When Donald Trump signed a $51.4 billon (£37.8bn) foreign aid package earlier this month, including nearly $6bn for the global HIV response, the announcement was framed as a restoration of the key programmes that the US president had slashed when he came back into office at the start of 2025. Congress had rejected proposed cuts and compelled the White House to release funding for programmes that underpin treatment for millions of people.
The Joint UN Programme on HIV/AIDS (UNAIDS) has spoken of the “real bright lights we are starting to see” over the ch and the figures looked familiar, with around $9.4bn for global health overall, covering HIV treatment and prevention; tuberculosis and malaria programmes; maternal and child health services and vaccine support – alongside humanitarian assistance.
Any increase in funding for such health projects is a good thing, but it is not a full restoration. Analysis from the Kaiser Family Foundation (KFF) shows that the global health budget now pledged by the US for the financial year 2026 is around 6 per cent lower than the previous year, with some HIV and multilateral funding reduced and other programmes simply held flat. Congress prevented a far steeper cut, yet the system that existed before has not been completely replenished.
For more than two decades, US global health aid followed a predictable model in which Congress annually appropriated funds, large international partners handled procurement and delivery, and multi-year planning tied budgets to targets such as patients treated, infections prevented and clinics expanded. That architecture fractured when the Trump administration froze global health funding and terminated many awards. Programmes stalled not because Congress removed money but because the channels that turned money into services disappeared.
Across parts of Africa and Asia, clinics and aid groups now describe something closer to suspension. Clinics are keeping existing HIV patients alive, yet the outreach that brings new people into care is fading because organisations cannot plan for future outreach. “We don’t yet know what the final interventions are going to be, says Catherine Connor, of the Elizabeth Glaser Pediatric AIDS Foundation. “We’re waiting to understand how this will manifest on the ground.”
Much depends on the way the Trump administration moves forward.
“The [previously-provided] funding provided by Congress was still there. It just wasn’t being obligated or disbursed,” Adam Wexler, associate director of Global and Public Health Policy at KFF, says.
Stephen Morrison of the Centre for Strategic and International Studies (CSIS) think tank, tells The Independent that the shift reflects a deeper divide in Washington: “The sentiment inside the [Trump] administration is that there’s too much money flowing into these [aid] accounts. They want to scale things down. What looks like restoration in Congress is different from the vision emerging within the administration.”

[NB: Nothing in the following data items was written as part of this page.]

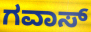
ಗವಾಸ್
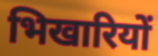
भिखारियों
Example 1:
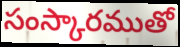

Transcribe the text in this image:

సంస్కారముతో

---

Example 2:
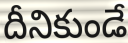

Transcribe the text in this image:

దీనికుండే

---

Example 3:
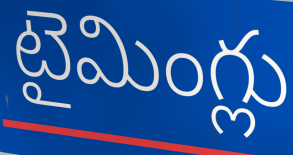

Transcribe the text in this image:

టైమింగ్లు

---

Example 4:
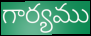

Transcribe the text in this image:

గార్యము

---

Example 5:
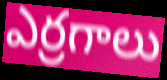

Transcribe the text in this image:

ఎర్రగాలు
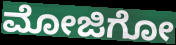
ಮೋಜಿಗೋ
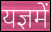
यज्ञमें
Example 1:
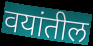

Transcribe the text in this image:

वयांतील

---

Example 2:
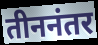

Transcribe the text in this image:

तीननंतर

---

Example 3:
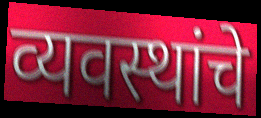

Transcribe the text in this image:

व्यवस्थांचे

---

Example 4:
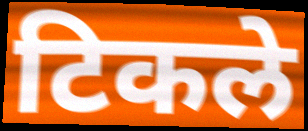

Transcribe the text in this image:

टिकले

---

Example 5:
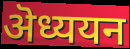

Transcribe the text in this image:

ऄध्ययन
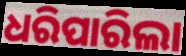
ଧରିପାରିଲା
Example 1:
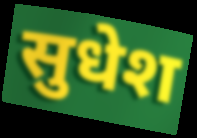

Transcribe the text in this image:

सुधेश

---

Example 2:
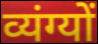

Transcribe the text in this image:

व्यंग्यों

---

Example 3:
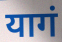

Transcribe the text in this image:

यागं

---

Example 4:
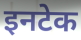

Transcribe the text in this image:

इनटेक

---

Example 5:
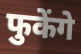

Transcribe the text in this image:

फुकेंगे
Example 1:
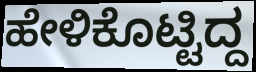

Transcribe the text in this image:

ಹೇಳಿಕೊಟ್ಟಿದ್ದ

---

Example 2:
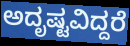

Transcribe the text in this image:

ಅದೃಷ್ಟವಿದ್ದರೆ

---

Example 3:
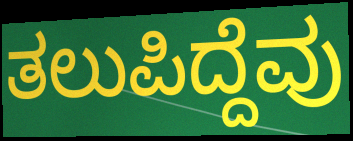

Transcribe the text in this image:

ತಲುಪಿದ್ದೆವು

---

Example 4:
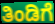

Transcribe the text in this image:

ತಿಂಡಿಗೆ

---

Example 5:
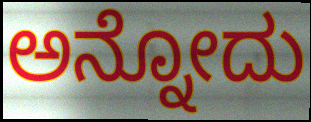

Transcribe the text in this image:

ಅನ್ನೋದು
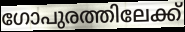
ഗോപുരത്തിലേക്ക്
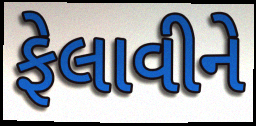
ફેલાવીને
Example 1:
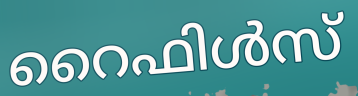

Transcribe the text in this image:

റൈഫിൾസ്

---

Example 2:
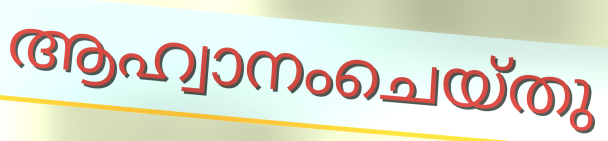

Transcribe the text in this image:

ആഹ്വാനംചെയ്തു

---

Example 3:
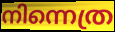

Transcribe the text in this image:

നിന്നെത്ര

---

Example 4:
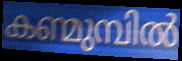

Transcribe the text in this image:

കണ്മുമ്പിൽ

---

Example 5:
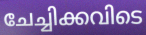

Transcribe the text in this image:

ചേച്ചിക്കവിടെ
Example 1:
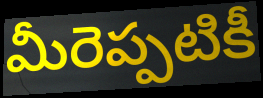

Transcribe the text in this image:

మీరెప్పటికీ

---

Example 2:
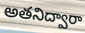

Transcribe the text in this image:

అతనిద్వారా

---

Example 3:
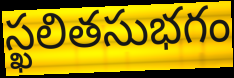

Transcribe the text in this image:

స్ఖలితసుభగం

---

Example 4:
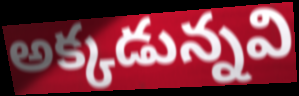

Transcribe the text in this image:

అక్కడున్నవి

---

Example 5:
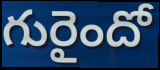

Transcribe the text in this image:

గురైందో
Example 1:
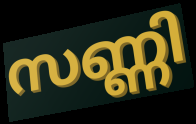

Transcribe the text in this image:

സണ്ണി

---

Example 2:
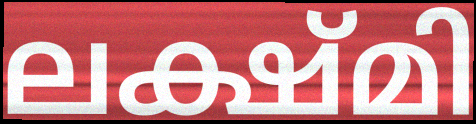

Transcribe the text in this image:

ലക്ഷ്മി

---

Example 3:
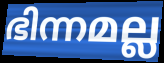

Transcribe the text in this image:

ഭിന്നമല്ല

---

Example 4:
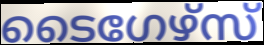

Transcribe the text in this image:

ടൈഗേഴ്സ്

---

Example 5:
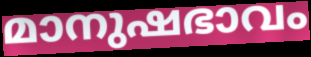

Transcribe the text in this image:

മാനുഷഭാവം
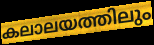
കലാലയത്തിലും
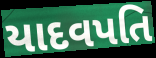
યાદવપતિ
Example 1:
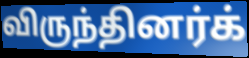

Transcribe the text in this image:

விருந்தினர்க்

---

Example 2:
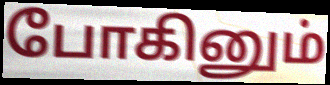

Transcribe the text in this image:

போகினும்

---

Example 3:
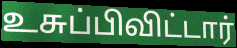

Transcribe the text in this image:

உசுப்பிவிட்டார்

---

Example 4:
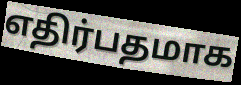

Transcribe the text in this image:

எதிர்பதமாக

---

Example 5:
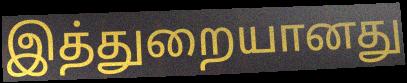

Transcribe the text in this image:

இத்துறையானது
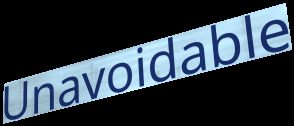
Unavoidable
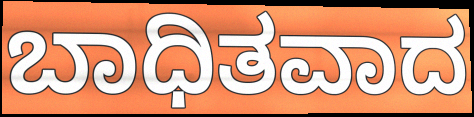
ಬಾಧಿತವಾದ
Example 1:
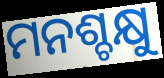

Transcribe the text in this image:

ମନଶ୍ଚକ୍ଷୁ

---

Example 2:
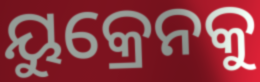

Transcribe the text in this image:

ୟୁକ୍ରେନକୁ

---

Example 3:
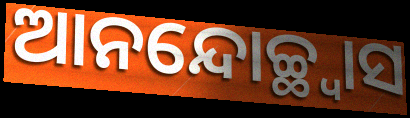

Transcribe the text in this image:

ଆନନ୍ଦୋଚ୍ଛ୍ୱାସ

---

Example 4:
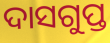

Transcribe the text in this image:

ଦାସଗୁପ୍ତ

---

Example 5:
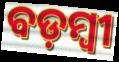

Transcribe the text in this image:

ବଡ଼ମ୍ବୀ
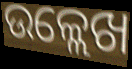
ଉଳ୍ଲେଖ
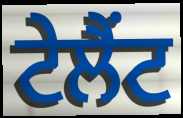
ਟੇਲੈਂਟ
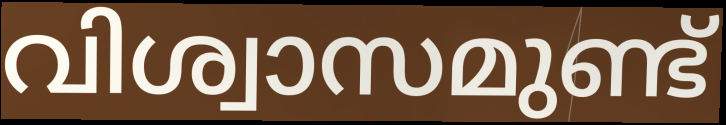
വിശ്വാസമുണ്ട്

The February spending bill signed by Trump recently has forced funds to move again, close to previous levels but a different system. Much of the old contracting infrastructure has gone and the administration is negotiating directly with governments rather than through NGOs and implementing partners.
Morrison adds that inside the White House, the emphasis is on transition. The administration’s “America First” approach relies on bilateral deals directly between the US and other countries, rather than funding being distributed by bodies such as the UN. Morrison says there is now a gap between what lawmakers fund and what the administration ultimately intends programmes to become.
Morrison also points towards the withdrawal from the World Health Organisation and the US exploring alternative alliances tied more closely to national security priorities. The aim is not “total disengagement from Africa”, he says, but less focus on HIV and more on security and geopolitical competition elsewhere. The policy is not a collapse of aid but a pivot, smaller and more conditional, and, he says, it has already damaged confidence in US reliability.
Connor, of the Elizabeth Glaser Pediatric AIDS Foundation, says programmes are now caught between two systems. She describes a moment of “risk and reward” in which the US is “rolling the dice” on a new model. Congress still wants to fight death and disease globally, but decisions are now worked out directly between Washington and governments rather than the wider network of partners that once ran programmes, she explains.
For years funding came with clear targets such as expanding treatment, preventing mother-to-child transmission and finding undiagnosed cases. Now programmes do not know whether they are meant to grow or simply hold the line.
Sarah Shaw, MSI Reproductive Choices’ associate director of advocacy, tells The Independent the funding that is returning “hasn’t made everything alright.” She said organisations are seeing lower amounts negotiated through new government agreements with “incredible conditionality”.